Наконец 2 марта, между половиной девятого и девятью часами утра, приехало с десяток кремлевских врачей – профессоры, академики. Но уже было потеряно от двенадцати до четырнадцати часов, в которые следовало бы оказать незамедлительную медицинскую помощь! Врачи устроили в гостиной своего рода непрерывный консилиум. Они, суетясь и дрожа от страха перед надвигающейся огромной трагедией, никак не могли снять со Сталина рубашку, чтобы осмотреть его и послушать его легкие. Им пришлось разрезать рубашку ножницами. Диагноз был однозначным: кровоизлияние в головной мозг. Поскольку за врачебной помощью обратились слишком поздно, спасти Сталина было уже невозможно. Ему поставили пиявок, вкололи камфору, а затем стали облегчать дыхание при помощи кислородной подушки. Ему также сделали кардиограмму и рентгеновский снимок легких. А может, требовалось хирургическое вмешательство? Нет, было слишком поздно. Ни один врач не пошел бы на такой риск, тем более что Берия, чтобы напугать врачей, то и дело им говорил: «Вы гарантируете жизнь товарища Сталина? Вы понимаете всю вашу ответственность за здоровье товарища Сталина? Я хочу вас предупредить…»
Все эти врачи были светилами медицины, но никто из них раньше не занимался здоровьем Сталина. Они стали искать его медицинскую карточку, чтобы ознакомиться с последними записями, сделанными академиком Виноградовым – тем самым врачом, который был единственным, кто знал о состоянии здоровья Сталина, но которого арестовали. Эту медицинскую карточку нигде не удалось найти. Позднее – когда было уже слишком поздно – ее обнаружили в кремлевской больнице.
Светлана, как я уже отмечала выше, не рассказывала никому правды о смерти своего отца до самогого 1991 года, хотя узнала эту правду еще в 1966 году, когда сестра-хозяйка, находившаяся рядом со Сталиным до самой его кончины, пришла к ней и поведала все, что ей было по данному поводу известно. Ее слова совпали с тем, что рассказали охранники[443].

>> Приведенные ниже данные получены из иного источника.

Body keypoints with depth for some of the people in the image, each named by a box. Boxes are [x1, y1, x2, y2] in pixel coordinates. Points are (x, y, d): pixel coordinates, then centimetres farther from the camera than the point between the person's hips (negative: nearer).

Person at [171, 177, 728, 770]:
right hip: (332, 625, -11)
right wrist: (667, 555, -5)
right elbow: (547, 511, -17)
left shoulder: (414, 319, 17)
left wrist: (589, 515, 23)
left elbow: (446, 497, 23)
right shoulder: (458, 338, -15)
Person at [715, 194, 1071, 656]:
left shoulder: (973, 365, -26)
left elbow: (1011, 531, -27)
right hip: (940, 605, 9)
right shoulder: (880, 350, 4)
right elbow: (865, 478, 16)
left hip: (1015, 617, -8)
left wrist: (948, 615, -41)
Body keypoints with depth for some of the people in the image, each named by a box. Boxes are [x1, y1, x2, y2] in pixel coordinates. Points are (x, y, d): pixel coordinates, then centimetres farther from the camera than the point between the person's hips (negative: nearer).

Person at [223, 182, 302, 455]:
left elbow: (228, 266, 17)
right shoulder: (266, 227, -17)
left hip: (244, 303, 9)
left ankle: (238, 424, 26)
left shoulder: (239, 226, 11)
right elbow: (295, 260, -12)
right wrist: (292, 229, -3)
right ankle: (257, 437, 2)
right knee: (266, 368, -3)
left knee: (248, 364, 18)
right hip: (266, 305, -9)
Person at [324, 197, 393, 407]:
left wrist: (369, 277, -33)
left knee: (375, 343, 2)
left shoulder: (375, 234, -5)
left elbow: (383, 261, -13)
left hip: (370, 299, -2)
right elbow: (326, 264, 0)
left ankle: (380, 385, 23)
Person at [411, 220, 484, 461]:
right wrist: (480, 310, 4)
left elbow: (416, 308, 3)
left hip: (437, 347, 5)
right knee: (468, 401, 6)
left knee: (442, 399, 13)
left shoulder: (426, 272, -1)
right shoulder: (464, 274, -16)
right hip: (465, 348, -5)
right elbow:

Детей Сталина поставили в известность о случившемся лишь 2 марта. Светлане позвонил Маленков, а когда она приехала на дачу, ее встретили Хрущев и Булганин. Она оставалась там до самого конца. Она лучше, чем кто-либо другой, смогла описать впоследствии царившую там атмосферу. Все вели себя подобающим образом, не говорили о посторонних вещах, и только Берия, который «был возбужден до крайности», старался, «как бы не перехитрить и как бы не недохитрить». Светлана сидела возле своего отца, держала его за руку, целовала его и его руку. Но он ее, скорее всего, уже не видел[444]. Его агония была долгой и ужасной.